The human brain has evolved to make decisions quickly, as was mentioned in another recent blog post. These decisions can be the difference between life and death sometimes, but they can also really throw you for a loop if they’re all you rely on. Look for the hard evidence in your research to support your claims, ideas or hypotheses on ancestors. If you don’t know the true story, it’s a good idea to hold on off on conjecture until you have ferreted out the truth.
Your brain is cognitively fiscal, meaning that it wants to conserve as much thinking power as possible. If you are presented with two different stories, your brain is more likely to accept the less complicated story simply because it’s easier. This can lead to some serious oversights in genealogical research. Records and evidence can confirm or deny hypotheses and it’s important to rely on this evidence to do so. As people who seek the truth in our ancestral stories, we have to be aware of these cerebral pitfalls. Simply being aware of the process your brain goes through when researching or seeking evidence can allow us all to be better researchers in the future.
Another way in which your brain is cognitively prudent is in regards to confirmation bias. With confirmation bias, we all favor information that confirms our beliefs and tend to subconsciously block out information that points us in another direction. Again, as researchers, it’s best for us to be aware of this bias and try to override it with solid evidence, objective observation and an open mind. Forming that story of your ancestor in your head is fun, just make sure it doesn’t lead you down the wrong path.
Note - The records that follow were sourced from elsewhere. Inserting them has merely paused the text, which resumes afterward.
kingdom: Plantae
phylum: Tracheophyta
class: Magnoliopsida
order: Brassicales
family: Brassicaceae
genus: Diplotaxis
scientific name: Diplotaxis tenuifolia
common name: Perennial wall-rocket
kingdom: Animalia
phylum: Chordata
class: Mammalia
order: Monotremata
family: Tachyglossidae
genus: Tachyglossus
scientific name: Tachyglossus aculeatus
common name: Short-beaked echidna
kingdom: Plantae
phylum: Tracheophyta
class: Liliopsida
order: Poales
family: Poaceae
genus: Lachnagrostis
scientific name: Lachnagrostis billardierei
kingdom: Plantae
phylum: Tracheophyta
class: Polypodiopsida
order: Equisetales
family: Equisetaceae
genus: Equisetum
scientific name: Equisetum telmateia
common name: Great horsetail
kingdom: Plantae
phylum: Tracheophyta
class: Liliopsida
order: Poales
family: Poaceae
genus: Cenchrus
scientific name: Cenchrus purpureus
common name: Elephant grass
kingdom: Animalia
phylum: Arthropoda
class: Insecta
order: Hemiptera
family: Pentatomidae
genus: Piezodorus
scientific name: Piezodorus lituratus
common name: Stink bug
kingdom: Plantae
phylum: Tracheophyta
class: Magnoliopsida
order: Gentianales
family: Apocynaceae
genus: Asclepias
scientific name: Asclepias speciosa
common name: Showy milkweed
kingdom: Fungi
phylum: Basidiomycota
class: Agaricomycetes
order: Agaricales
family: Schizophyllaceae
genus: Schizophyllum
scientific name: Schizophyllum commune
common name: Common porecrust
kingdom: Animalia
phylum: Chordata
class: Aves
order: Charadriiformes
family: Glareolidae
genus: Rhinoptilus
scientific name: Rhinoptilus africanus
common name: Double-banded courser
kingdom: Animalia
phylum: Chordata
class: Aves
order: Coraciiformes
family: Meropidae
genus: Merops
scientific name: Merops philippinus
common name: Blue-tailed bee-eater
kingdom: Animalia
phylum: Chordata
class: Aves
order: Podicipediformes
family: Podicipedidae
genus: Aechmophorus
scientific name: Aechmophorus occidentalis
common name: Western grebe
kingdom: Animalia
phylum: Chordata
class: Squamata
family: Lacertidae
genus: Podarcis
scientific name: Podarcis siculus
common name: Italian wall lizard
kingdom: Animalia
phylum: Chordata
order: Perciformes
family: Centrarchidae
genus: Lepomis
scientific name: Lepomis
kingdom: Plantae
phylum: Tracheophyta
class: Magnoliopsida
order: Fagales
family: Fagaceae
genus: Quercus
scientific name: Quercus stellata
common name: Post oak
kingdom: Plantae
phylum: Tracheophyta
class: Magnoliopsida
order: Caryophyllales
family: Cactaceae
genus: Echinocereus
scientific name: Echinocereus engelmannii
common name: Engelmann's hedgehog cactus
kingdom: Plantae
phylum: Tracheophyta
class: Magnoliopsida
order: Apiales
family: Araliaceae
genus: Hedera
As those who seek the truth in our ancestral stories, we have to be aware of these cerebral pitfalls. Simply being aware of the process your brain goes through when researching or seeking evidence can allow us all to be better researchers in the future. These snap decisions can be helpful to us in some circumstances, but incredibly detrimental in others. When it comes to publishing information on your ancestors, I’m inclined to think snap judgments are useful in potentially pointing you in the right direction, but certainly not in confirmations. Leave that to the hard evidence.